Here in New Jersey, politics is a contact sport and the participants are not shy about drawing blood. It's been this way throughout my adult lifetime and I don't expect it will ever change. It's just the way politics is done around here. Despite that, there are some places where Republicans fear to tread in this state.

We have elected Republican Governors in this state several times these last few decades, but often more as a rejection of the incumbent Democrat than as an endorsement of the Republican agenda. This is evidenced by the fact that despite the changing faces in the New Jersey Governor's chair over the last couple of decades or so, our state legislature is overwhelmingly Democratic and has been so for a very long time.

The Republican Party in New Jersey has traditionally been pretty anemic in terms of running candidates against a lot of New Jersey elected officials. A few elections ago, the GOP ran a candidate against Congressman Rush Holt in my home district. They did their best, but it was no contest. Rush Holt is well-loved and well-supported in our district because he's a great Congressman and he represents our district in a way that reflects the values of (most of) the people who live here. He won the race easily and I don't think there's been a credible candidate run against him since.

That's the kind of political climate we have here. This is a state that went for Obama by a fifteen point margin, a state that has a law protecting it's transgender and gender-variant citizens (as well as LGB, of course) from unjust discrimination, and a state that's expected to legalize gay marriage soon. There are a few conservative strongholds here, but generally speaking we're one of the most politically and socially liberal states in the union and I can tell you from personal experience that it does make a difference.

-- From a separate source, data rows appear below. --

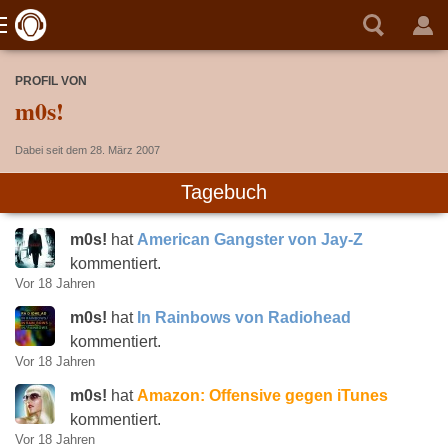
PROFIL VON
m0s!
Dabei seit dem 28. März 2007
Tagebuch
m0s!
hat
American Gangster von Jay-Z
kommentiert.
Vor 18 Jahren
m0s!
hat
In Rainbows von Radiohead
kommentiert.
Vor 18 Jahren
m0s!
hat
Amazon: Offensive gegen iTunes
kommentiert.
Vor 18 Jahren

So you can imagine my surprise when I got something in my mail I'd never received before, even in the midst of the most heated political battles, a political mailer from the GOP decrying Governor Corzine's support of same-sex marriage rights. In the same batch of mail was a mailer from Garden State Equality with the opposing view. The next day, a letter from the New Jersey Stonewall Democrats on the same topic, signed by their President (and new DNC member) Babs Casbar Siperstein.

I know this kind of thing is common in other areas of the country, but this is a first in my memory. We get political mailers about taxes, property values, and highway tolls, we don't get them about social issues. In my experience, while it often takes them time and some pushing to get to where we in the community need them to be, there's a tendency in the New Jersey state legislature (read: the New Jersey Democratic Party) to lean toward inclusion and equal rights for all. It took a major political incident to get the transgender rights bill introduced in the New Jersey legislature after two years of being ignored despite strong support, but once introduced it passed overwhelmingly and was signed into law by Governor Corzine soon afterward.

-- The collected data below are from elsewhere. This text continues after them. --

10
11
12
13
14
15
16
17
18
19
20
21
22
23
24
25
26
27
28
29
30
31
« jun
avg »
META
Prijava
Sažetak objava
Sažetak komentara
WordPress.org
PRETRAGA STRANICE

While enjoying strong public support, same-sex marriage really just isn't a very important issue for most New Jersey voters. Issues like taxes, budgets, roads, and rooting out corruption in our government are of far more interest to most New Jersey voters. Those who believe Jim McGreevey was forced to step down as Governor because he's gay miss the point. McGreevey had to step down because he acted irresponsibly as Governor. The fact that he happened to be acting irresponsibly in regard to protecting and facilitating a gay relationship he was having was completely irrelevant to the question of his fitness for office, and I believe that's largely how it was seen here.

Chris Christie is really the first candidate to try to make same-sex marriage an election issue in this state, and personally I think it's a losing strategy. The bulk of the New Jersey electorate just doesn't care very much, if at all. Most are fine with same-sex marriage because they understand that while it has no real impact on their own lives, it's important to other people. It's still more evidence that the GOP hasn't gotten any more in tune with what New Jerseyans or even Americans in general are looking for in our elected leaders. In a nutshell, and without trying to sound like an elitist jerk, I'm proud to be able to say that we're better than that here in New Jersey, and our progressive and still-evolving civil rights laws prove it.

Still, nothing could have prepared me for last night. I pick up the phone and it's a robo-call from Sarah Palin endorsing Chris Christie. I guess it's a good thing it wasn't a real person because I couldn't stop laughing. It almost makes you wonder if Chris Christie is serious about wanting to be Governor. Does he honestly believe Sarah Palin is going to be popularly seen as credible in this state? It might work if he were running for Governor of Alabama or Texas, but hello, this is New Jersey, fifteen-frakking-points-to-Obama New Jersey. If the GOP really thinks a Palin endorsement has any traction here, we can rest assured they'll continue to be nothing more than a tiny minority party in this state.

I will frankly be stunned if Christie wins this, no matter how close the polls say it is. And if he does win, if a Republican can still win in New Jersey, we may all be in for a much tougher road ahead.